You are viewing a plain text version of this content. The canonical link for it is here.
Posted to users@tomcat.apache.org by stevethames <st...@softlife.com> on 2007/03/02 17:06:55 UTC
log4j, fileappender, owner, group, and umask
I am using tomcat as a servlet server used by a mod_perl application running
under apache. I have setup log4j and log4perl to that both tomcat and the
Perl app can use the same log files. This all works fine.
The problem I'm having is when tomcat creates the log file. Does anyone
know how to set the log file owner, group, and permissions when FileAppender
creates the log file?
--
View this message in context: http://www.nabble.com/log4j%2C-fileappender%2C-owner%2C-group%2C-and-umask-tf3334405.html#a9272184
Sent from the Tomcat - User mailing list archive at Nabble.com.
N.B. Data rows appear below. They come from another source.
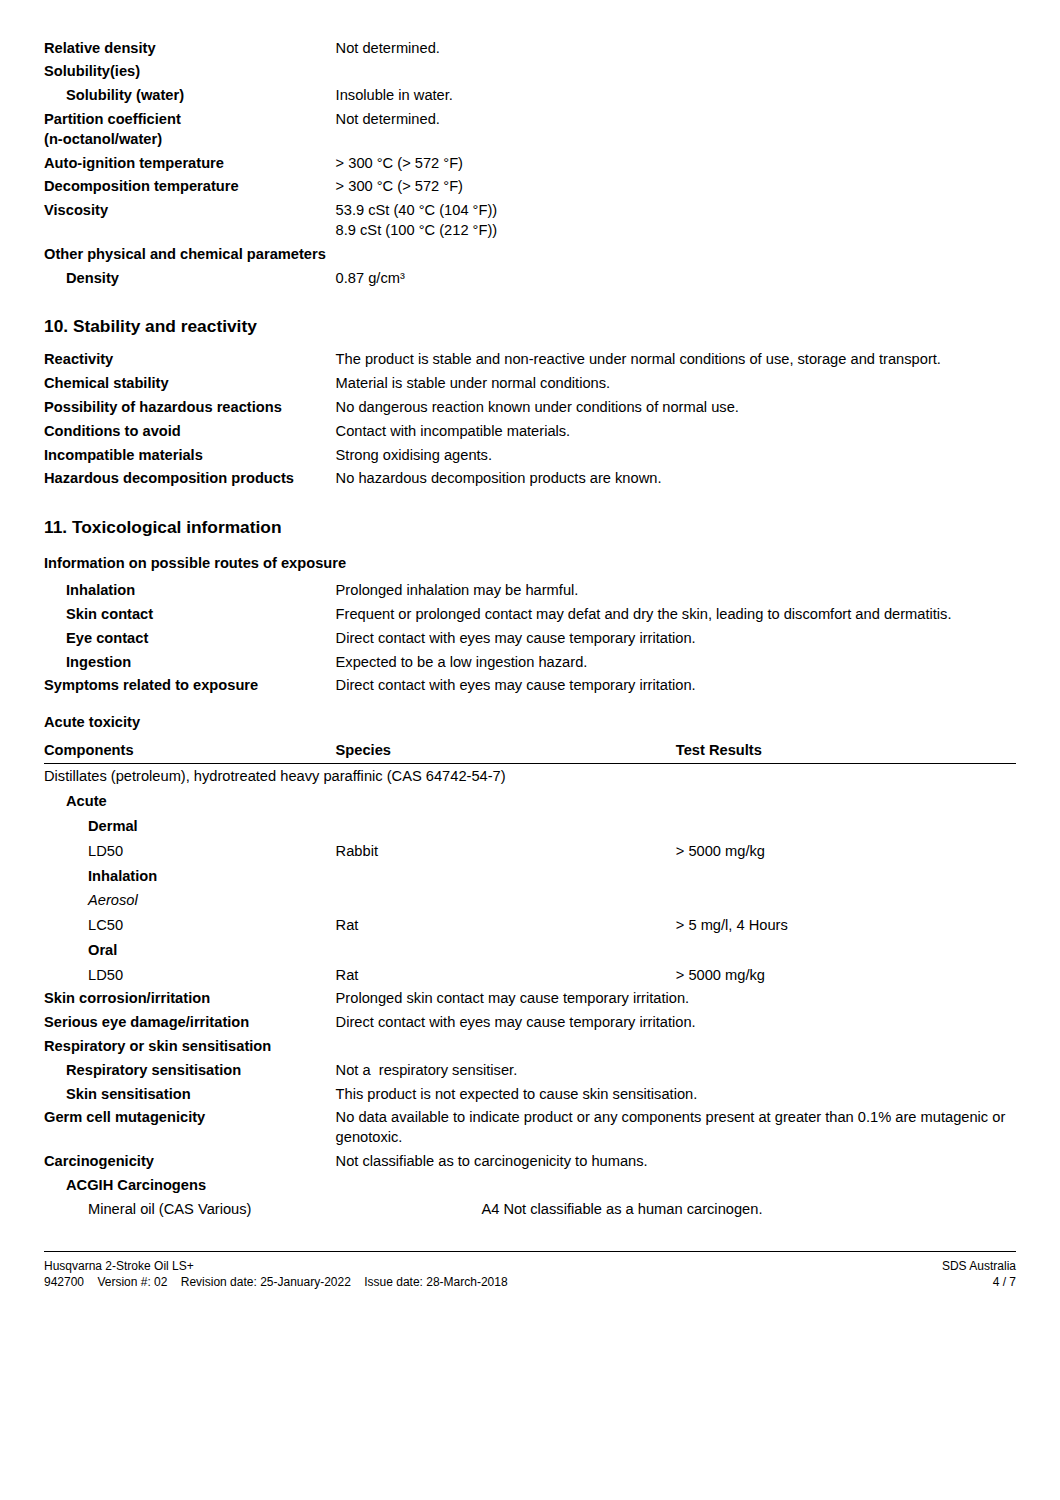| Relative density | Not determined. |
| Solubility(ies) | |
| Solubility (water) | Insoluble in water. |
| Partition coefficient (n-octanol/water) | Not determined. |
| Auto-ignition temperature | > 300 °C (> 572 °F) |
| Decomposition temperature | > 300 °C (> 572 °F) |
| Viscosity | 53.9 cSt (40 °C (104 °F)) 8.9 cSt (100 °C (212 °F)) |
| Other physical and chemical parameters | |
| Density | 0.87 g/cm³ |
10. Stability and reactivity
| Reactivity | The product is stable and non-reactive under normal conditions of use, storage and transport. |
| Chemical stability | Material is stable under normal conditions. |
| Possibility of hazardous reactions | No dangerous reaction known under conditions of normal use. |
| Conditions to avoid | Contact with incompatible materials. |
| Incompatible materials | Strong oxidising agents. |
| Hazardous decomposition products | No hazardous decomposition products are known. |
11. Toxicological information
Information on possible routes of exposure
| Inhalation | Prolonged inhalation may be harmful. |
| Skin contact | Frequent or prolonged contact may defat and dry the skin, leading to discomfort and dermatitis. |
| Eye contact | Direct contact with eyes may cause temporary irritation. |
| Ingestion | Expected to be a low ingestion hazard. |
| Symptoms related to exposure | Direct contact with eyes may cause temporary irritation. |
Acute toxicity
| Components | Species | Test Results |
| --- | --- | --- |
| Distillates (petroleum), hydrotreated heavy paraffinic (CAS 64742-54-7) |
| Acute | | |
| Dermal | | |
| LD50 | Rabbit | > 5000 mg/kg |
| Inhalation | | |
| Aerosol | | |
| LC50 | Rat | > 5 mg/l, 4 Hours |
| Oral | | |
| LD50 | Rat | > 5000 mg/kg |
| Skin corrosion/irritation | Prolonged skin contact may cause temporary irritation. |
| Serious eye damage/irritation | Direct contact with eyes may cause temporary irritation. |
| Respiratory or skin sensitisation | |
| Respiratory sensitisation | Not a respiratory sensitiser. |
| Skin sensitisation | This product is not expected to cause skin sensitisation. |
| Germ cell mutagenicity | No data available to indicate product or any components present at greater than 0.1% are mutagenic or genotoxic. |
| Carcinogenicity | Not classifiable as to carcinogenicity to humans. |
| ACGIH Carcinogens |
| Mineral oil (CAS Various) | A4 Not classifiable as a human carcinogen. |
| Husqvarna 2-Stroke Oil LS+ | SDS Australia |
| 942700 Version #: 02 Revision date: 25-January-2022 Issue date: 28-March-2018 | 4 / 7 |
---------------------------------------------------------------------
To start a new topic, e-mail: users@tomcat.apache.org
To unsubscribe, e-mail: users-unsubscribe@tomcat.apache.org
For additional commands, e-mail: users-help@tomcat.apache.org
Re: [OT] log4j, fileappender, owner, group, and umask
Posted by stevethames <st...@softlife.com>.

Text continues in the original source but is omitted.